HKU-BAL / Clair3

Clair3 - Symphonizing pileup and full-alignment for high-performance long-read variant calling
246 stars 27 forks source link

Very slow processing of low-quality chrX variants with full-alignment model #332

Closed esraaelmligy closed 2 months ago

esraaelmligy commented 3 months ago

Greetings, I have been using the Clair3 docker image for months, and i never ran into the issue of the models being stuck or performing too slow while processing a chunk, but this week while trying to rerun a dataset, the full alignment model seemed to be very slow when it starts on low quality chromosomes, it ran for 4 days and seemed to be nowhere near finishing, each chunk took about more than 90 minutes to finish.

I terminated the job because something seemed abnormal, and when i re-ran it, the slow processing started only at chromosome X chunks.

I do not really know what seems to be causing this strange performance, it is to note that i purged all of my unused docker containers at the beginning of the week because they were taking about half of my space, could that be the issue? Or is it something do with the model or sample itself?

Commnad: docker run -v $(pwd):$(pwd) -w $(pwd) hkubal/clair3:latest /opt/bin/run_clair3.sh --bam_fn mapped.bam --ref_fn GRCh38_full_analysis_set_plus_decoy_hla.fa --threads 16 --model_path /opt/models/ont --platform ont --output Clair3/

zhengzhenxian commented 3 months ago

Hi @esraaelmligy,

We might need more details on the runtime issue. Could you share the logs ${OUPUT_DIR}/run_clair3.log and ${OUPUT_DIR}/log or send them to my email zxzheng@cs.hku.hk ? Thanks.
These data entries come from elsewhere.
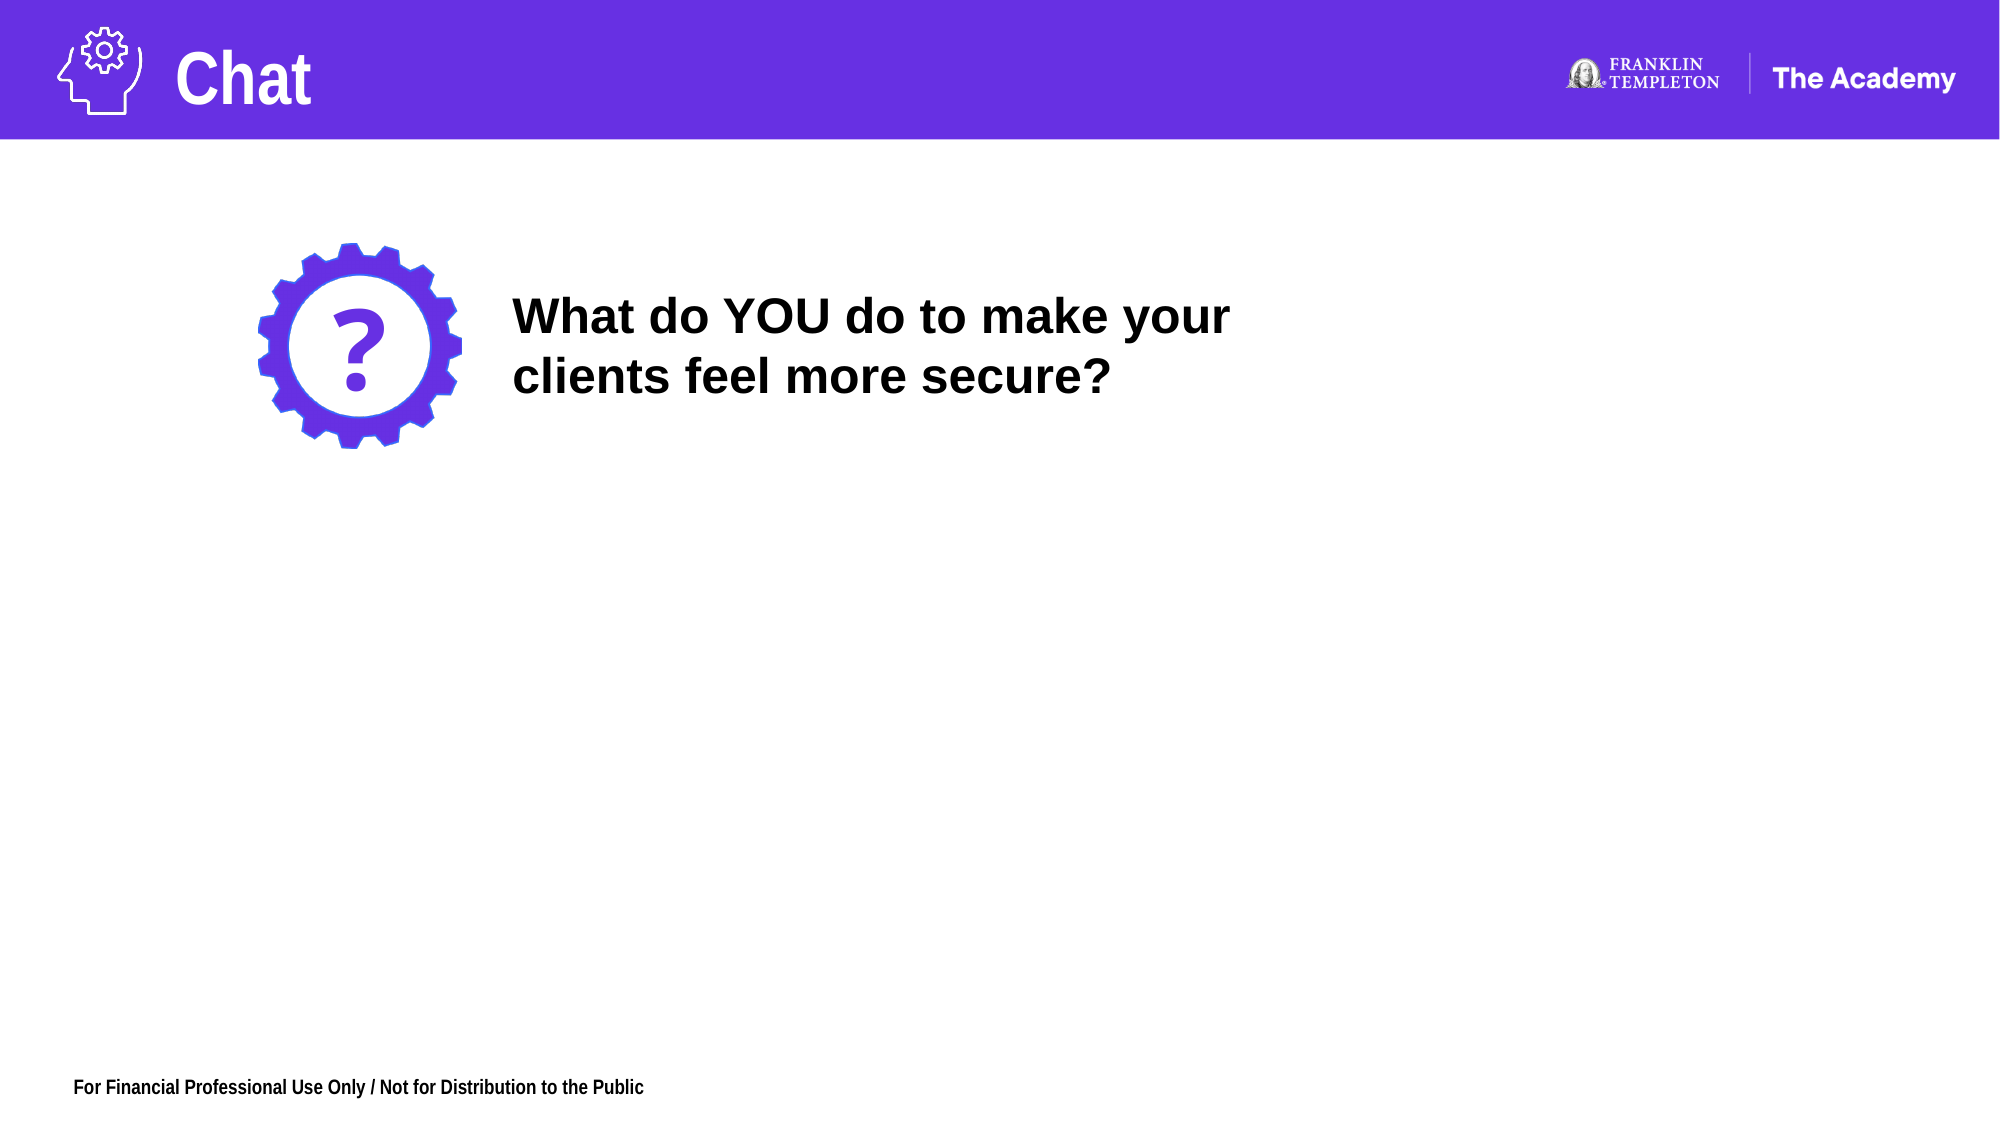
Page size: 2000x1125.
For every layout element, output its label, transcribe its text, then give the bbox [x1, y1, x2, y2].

picture [1530, 30, 1981, 120]
list Chat [175, 29, 1473, 156]
list What do YOU do to make your clients feel more secure? [512, 283, 1373, 410]
picture [49, 20, 150, 121]
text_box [258, 243, 462, 449]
esraaelmligy commented 3 months ago

Yes sure, here is the link to all of the log files: Drive Link

zhengzhenxian commented 3 months ago

@esraaelmligy

Thanks for the logs.

It seems there is some stack overflow issue that blocks the process from completing. We have some fixes in our v1.0.6 and v1.0.7 releases. Could you delete your local image and re-pull our latest docker image(v1.0.10)? Pls let us know if the issue persists, thanks.